Real name: Palacios, Pedro Bonifacio
Poet
(13 May 1854 - 28 February 1917)
Place of birth:
San Justo (Buenos Aires) Argentina
By
Orlando del Greco

n his youth he worked as a teacher and his early poems, which did not pass beyond his friends’ circle, culminated in La Sombra De La Patria. Later, everything he wrote meant a true breakthrough in the world of literature.

His poems: El Misionero, La Inmortal, Jesús and also, why not?, his Milongas Clásicas, are works that place him at the highest level among the poets of the Spanish language. He was a vigorous, personal, complete poet, and either his life or his oeuvre admirably fit with the sobriquet he chose.

During his lifetime he published two books Lamentaciones, in 1906 and Almafuerte y la guerra, de 1914.

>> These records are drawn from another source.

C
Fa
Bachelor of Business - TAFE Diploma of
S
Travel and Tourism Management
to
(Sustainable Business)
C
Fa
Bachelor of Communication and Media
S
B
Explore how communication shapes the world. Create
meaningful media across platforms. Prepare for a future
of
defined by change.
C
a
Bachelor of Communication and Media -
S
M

He lived in an extreme poverty despite his extraordinary intellectual output. He loved the poor and with them he shared the few things he always had. «He used to hand over his wages and even his clothes and his blankets to the poor... One winter night, when he was teacher at a school in the province of Buenos Aires, in order to sleep he had to wrap himself up with an Argentine flag of the small school; and so he was found the morning after, blue with cold...» (Account by Manuel Gálvez in Caras y Caretas, December 2, 1933, number 1835).

One of the first songs that the Gardel-Razzano duo performed was “A mi madre (Con los amigos)” whose verses belonged to him (See also: The true author of “A mi madre”).

He came to know the members of the duo because he was fond of folk traditions and was friend of the payador (itinerant singer) José Betinotti.

Palacios (Almafuerte) was born in San Justo (province of Buenos Aires) on May 13, 1854 and died in La Plata on February 28, 1917.